Copy each of the following items verbatim, line for line, and leave the pictures out of your copy.

■ **Records supplied**:
-------
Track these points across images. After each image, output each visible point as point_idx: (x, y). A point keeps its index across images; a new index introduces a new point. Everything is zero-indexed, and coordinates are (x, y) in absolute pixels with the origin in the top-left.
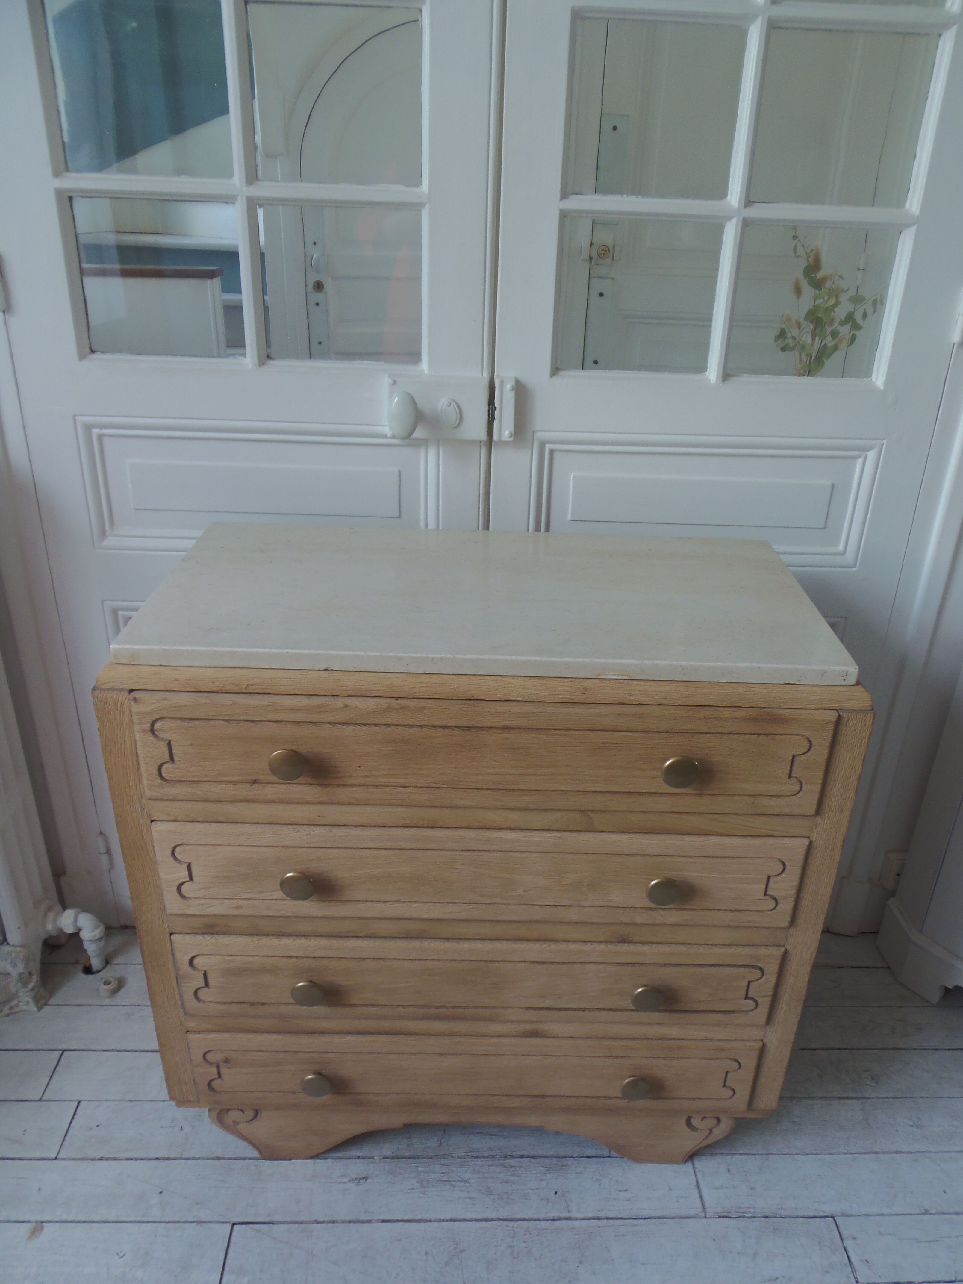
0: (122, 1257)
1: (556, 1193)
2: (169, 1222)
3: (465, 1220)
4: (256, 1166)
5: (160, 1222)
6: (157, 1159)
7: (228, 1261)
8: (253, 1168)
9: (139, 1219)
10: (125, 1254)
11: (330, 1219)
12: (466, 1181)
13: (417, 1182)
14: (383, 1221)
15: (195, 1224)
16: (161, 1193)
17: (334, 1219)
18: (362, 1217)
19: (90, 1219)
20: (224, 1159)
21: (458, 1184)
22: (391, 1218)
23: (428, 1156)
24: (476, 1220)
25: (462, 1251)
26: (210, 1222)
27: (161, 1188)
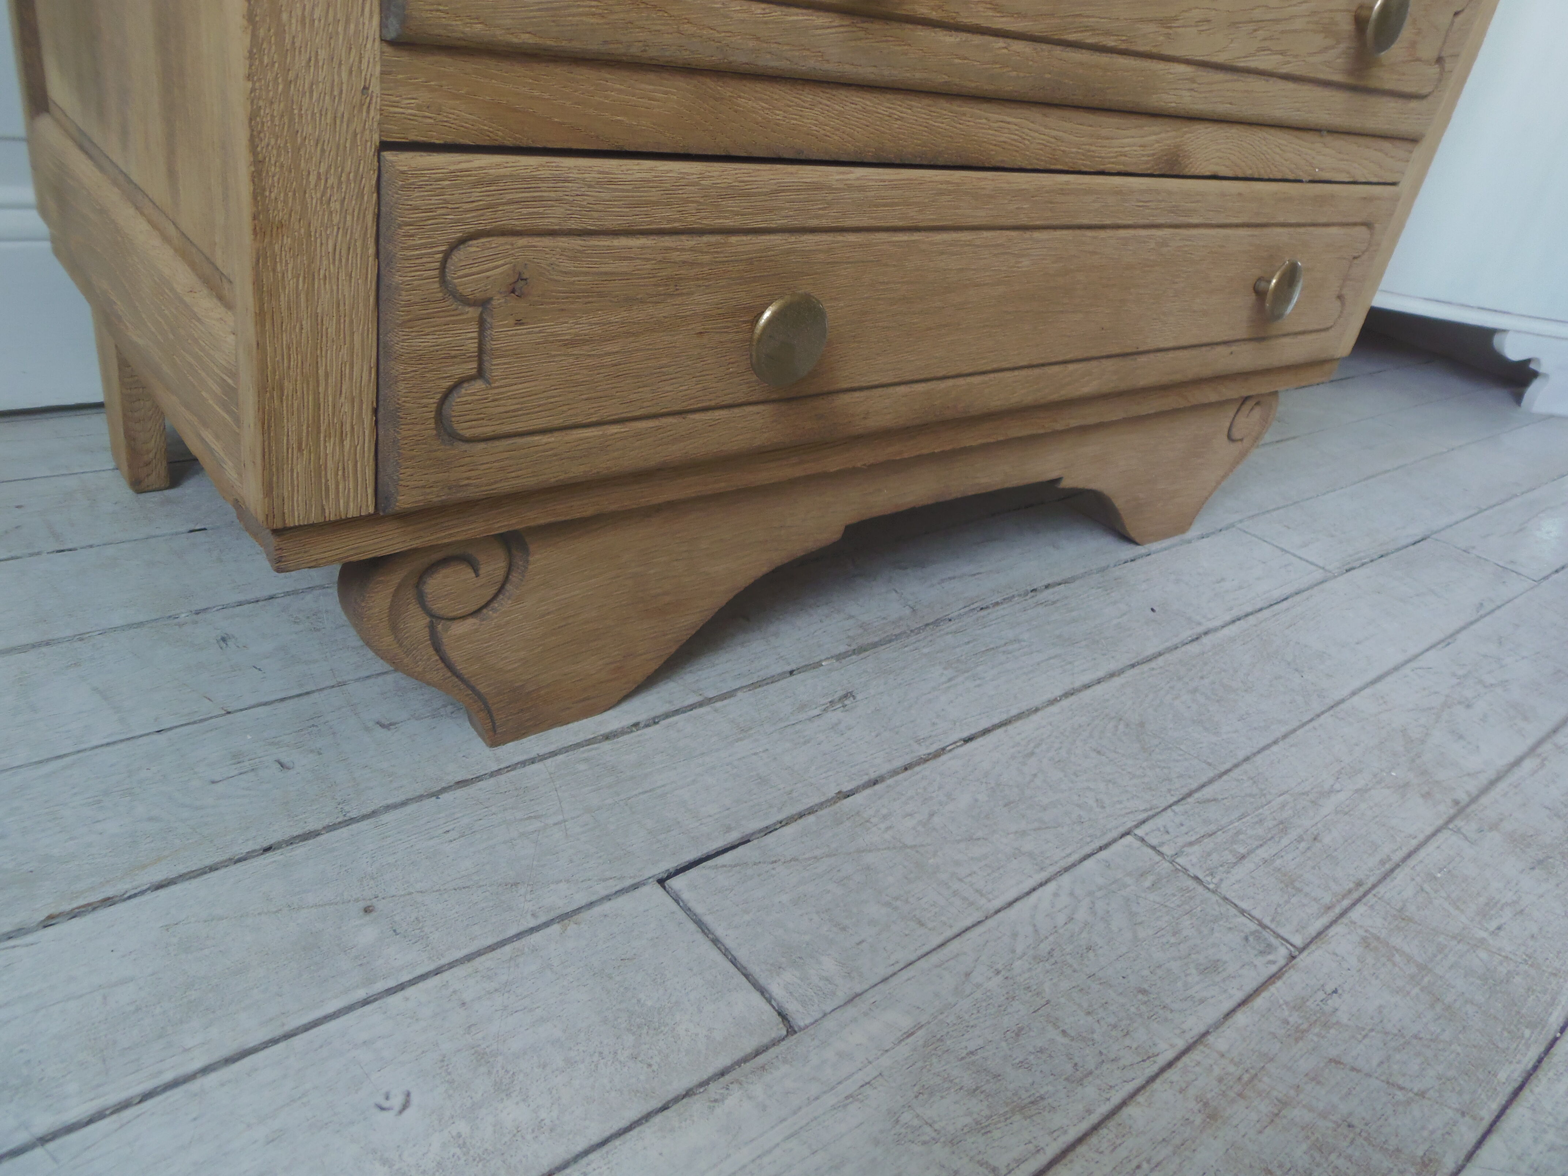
0: (405, 1106)
1: (1153, 610)
2: (469, 958)
3: (1087, 686)
4: (586, 760)
5: (437, 972)
6: (267, 850)
7: (742, 955)
8: (582, 767)
9: (361, 994)
10: (408, 1095)
11: (866, 778)
12: (1017, 640)
13: (945, 669)
14: (968, 740)
15: (556, 928)
16: (367, 910)
17: (873, 776)
18: (923, 751)
19: (168, 1076)
20: (479, 779)
21: (1010, 647)
22: (973, 731)
23: (912, 631)
24: (1099, 681)
25: (1142, 724)
26: (591, 905)
27: (357, 900)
-------
■ **Response to the task**:
Track these points across images. After each image, output each visible point as point_idx: (x, y). A point keeps its index across images; a new index introduces a new point. Everything is zero-indexed, and coordinates are (x, y) in absolute pixels with the origin in the top-left.
0: (122, 1257)
1: (556, 1193)
2: (169, 1222)
3: (465, 1220)
4: (256, 1166)
5: (160, 1222)
6: (157, 1159)
7: (228, 1261)
8: (253, 1168)
9: (139, 1219)
10: (125, 1254)
11: (330, 1219)
12: (466, 1181)
13: (417, 1182)
14: (383, 1221)
15: (195, 1224)
16: (161, 1193)
17: (334, 1219)
18: (362, 1217)
19: (90, 1219)
20: (224, 1159)
21: (458, 1184)
22: (391, 1218)
23: (428, 1156)
24: (476, 1220)
25: (462, 1251)
26: (210, 1222)
27: (161, 1188)
0: (405, 1106)
1: (1153, 610)
2: (469, 958)
3: (1087, 686)
4: (586, 760)
5: (437, 972)
6: (267, 850)
7: (742, 955)
8: (582, 767)
9: (361, 994)
10: (408, 1095)
11: (866, 778)
12: (1017, 640)
13: (945, 669)
14: (968, 740)
15: (556, 928)
16: (367, 910)
17: (873, 776)
18: (923, 751)
19: (168, 1076)
20: (479, 779)
21: (1010, 647)
22: (973, 731)
23: (912, 631)
24: (1099, 681)
25: (1142, 724)
26: (591, 905)
27: (357, 900)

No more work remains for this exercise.